Snow goose hunting is one of the most expensive and intense pursuits out there. The “average” snow goose spread involves a four-wheeler or UTV, an enclosed trailer, 1,000 decoys, a half-dozen car batteries, a pile of rotaries and motion decoys, and 30 gallons of gas a day just to scout and hunt. Frankly, a snow goose hunting rig can cost you $50,000 with ease. For most, snow goose hunting is cost-prohibitive, but there’s still ways to get in on this spring meat run.
Buy Used, Buy Cheap, and Buy Together While a brand-new spread of fullbodies and a Can-Am aren’t easy for one guy to buy, there’s a lot of folks that group-source their spread every spring. Jace Klein, a childhood friend of mine, does exactly that. Jace and five other guys have pooled their resources to hunt a pasture pond for migrating snows every spring.
“We all became good hunting buddies during duck season, and we all wanted to hunt snows more and have somewhere we all could do it whenever we had the free time,” Klein said. “The first couple years, we had a mutual agreement that we’d all spend an equal amount to build up the spread, and since then we all just add to it when we can. Everyone is in different places financially, but we’re all friends and understand that, so it works great.”
The effect is the same as going with a guide; you don’t have to deal with the significant upfront costs that buying a whole spread yourself would create. But there’s some added benefits. You get to pick where you hunt, you get to learn how to set a spread and toy with your decoy strategy, and most of all, you get to time the migration.
“The bad part about going with a guide is having to set your dates in advance on a migration that changes so much year to year,” Klein said. “You never know what the snow goose migration is going to do in the spring. Having your own spot and spread means you get to pick your days and hunt on the best migration days.”
Even though decoying is my preferred way to hunt snows, it’s expensive and not in the cards for everyone. But you can still get out on a spring snow goose hunt without decoys.

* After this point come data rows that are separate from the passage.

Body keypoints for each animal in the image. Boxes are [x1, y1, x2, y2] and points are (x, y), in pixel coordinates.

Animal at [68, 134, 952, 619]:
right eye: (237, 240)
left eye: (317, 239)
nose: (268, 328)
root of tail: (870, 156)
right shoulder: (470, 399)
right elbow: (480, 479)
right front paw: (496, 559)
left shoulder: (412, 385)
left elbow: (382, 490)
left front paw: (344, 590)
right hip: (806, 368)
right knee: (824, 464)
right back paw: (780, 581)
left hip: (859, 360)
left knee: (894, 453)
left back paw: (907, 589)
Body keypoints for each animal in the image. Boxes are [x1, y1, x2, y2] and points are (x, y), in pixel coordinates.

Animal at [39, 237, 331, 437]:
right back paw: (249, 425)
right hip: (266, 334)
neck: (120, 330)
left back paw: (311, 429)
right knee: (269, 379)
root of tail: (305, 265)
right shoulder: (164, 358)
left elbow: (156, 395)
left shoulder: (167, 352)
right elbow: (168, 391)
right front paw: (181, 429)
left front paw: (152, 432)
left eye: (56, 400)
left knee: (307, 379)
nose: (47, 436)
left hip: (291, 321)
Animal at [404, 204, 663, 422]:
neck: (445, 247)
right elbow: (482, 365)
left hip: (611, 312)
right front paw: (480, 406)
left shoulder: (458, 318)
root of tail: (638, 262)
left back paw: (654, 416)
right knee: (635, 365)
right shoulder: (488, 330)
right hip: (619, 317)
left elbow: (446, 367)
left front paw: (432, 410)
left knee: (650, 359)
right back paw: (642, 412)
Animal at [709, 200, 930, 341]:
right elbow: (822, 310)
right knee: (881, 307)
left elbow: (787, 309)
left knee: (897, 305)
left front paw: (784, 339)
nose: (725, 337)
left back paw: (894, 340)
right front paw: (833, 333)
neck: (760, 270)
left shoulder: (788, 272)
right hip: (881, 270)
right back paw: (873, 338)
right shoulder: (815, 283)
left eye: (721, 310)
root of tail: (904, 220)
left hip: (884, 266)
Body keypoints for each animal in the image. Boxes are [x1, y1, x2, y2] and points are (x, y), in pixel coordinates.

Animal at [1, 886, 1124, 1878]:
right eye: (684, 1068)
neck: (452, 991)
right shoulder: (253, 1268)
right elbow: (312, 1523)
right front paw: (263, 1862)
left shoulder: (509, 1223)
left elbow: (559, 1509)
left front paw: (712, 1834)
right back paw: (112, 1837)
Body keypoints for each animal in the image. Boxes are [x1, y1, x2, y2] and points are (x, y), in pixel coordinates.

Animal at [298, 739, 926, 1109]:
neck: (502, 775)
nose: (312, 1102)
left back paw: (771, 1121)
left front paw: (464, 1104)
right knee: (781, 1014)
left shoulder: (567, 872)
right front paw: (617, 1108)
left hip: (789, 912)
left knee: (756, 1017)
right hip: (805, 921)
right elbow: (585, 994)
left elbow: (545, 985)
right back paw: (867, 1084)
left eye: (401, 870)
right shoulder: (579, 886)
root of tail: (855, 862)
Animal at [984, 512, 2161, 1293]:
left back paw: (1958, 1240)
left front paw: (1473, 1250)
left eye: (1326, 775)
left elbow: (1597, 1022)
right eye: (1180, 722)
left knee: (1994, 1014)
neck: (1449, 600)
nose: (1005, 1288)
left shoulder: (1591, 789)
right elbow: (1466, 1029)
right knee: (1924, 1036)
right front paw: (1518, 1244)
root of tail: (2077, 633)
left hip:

Jump Shooting with Rules Jump shooting snow geese is incredibly effective and can fill the freezer in one day’s work without buying anything more than your shotgun shells and beer for the farmer. But it also creates internet arguments in the waterfowl community every year and is not looked upon fondly by a lot of decoy hunters. Their gripe is this: if done without sensibility, jump shooting can burn the very roosts that they’re trying to decoy birds from and ruin a good feed hunt. But, with some strategy and respect for everyone’s hunt, it can be done both effectively and respectfully.
There’s an ideal environment, bird, and set of conditions you should stick to when jumping snow geese. In my opinion, the goal should be small adult feeds and roosts, early in the migration, with a good wind and an obvious path of approach that will keep you concealed. Dustin Patterson, a Kansas hunter that both jump shoots and decoys snow geese, uses discretion in his tactics.
“I think we do jump shooting better than most as far as thinking it out,” Patterson said. “We target small roosts or feeds, and we mainly jump the front-line adults that are real hard to decoy. The last half the migration, when there’s juveniles, we decoy.”
Patterson’s method is the right strategy to keep everyone happy, in my opinion. Most decoy hunting for lead-edge migrators happens in a migrator spread, not by scouting feed fields, so jumping these feed fields and small roosts doesn’t affect the bulk of decoying efforts. These birds simply move too fast and too much for hunters to regularly pattern their feeds.
However, there’s another very important consideration when you’re jumping snow geese in the spring: collateral damage. “We back out of jumps all the time because we hear specks and ducks,” Patterson said. “That’s another reason to only jump shoot the lead edge. The ducks and geese don’t push north into the ice as hard as the snow geese do.”
This is a rule of jump shooting I can’t stress enough: you must know what you are shooting at. It’s easy to “spray and pray” into a flock as you flush them, but it’s all too easy for an out-of-season duck or speck to end up in the crossfire. Jump shooters need to be responsible in how they go about their efforts.
Pass Shooting This one is easy, effective, and fun. Every year, I see dads all throughout eastern South Dakota taking their young kids pass shooting for snows. I’ve even seen van-life hunters from Oregon who come pass shooting just for the meat. Here’s how it works.
Find a roost, then follow them to their feed. Then get permission for a field or fence line between the two. Wait for a really windy day, like 20 to 30 mile-per-hour winds, where the snow geese have to fight the wind to get to the field. Then bring lots of shells.
The most important part of this is to be respectful and pragmatic. Don’t sky-bust birds 100 yards high on a no-wind day. Wait for the right conditions. Only take shots on birds you know you can kill and retrieve. If someone has a snow goose spread out, don’t pass shoot the birds decoying to them. It’s downright disrespectful because they’ve done the work to get those birds on that flight path.
With these methods, even the most budgeted hunters can experience the awe-inspiring spectacle that is the spring snow goose migration.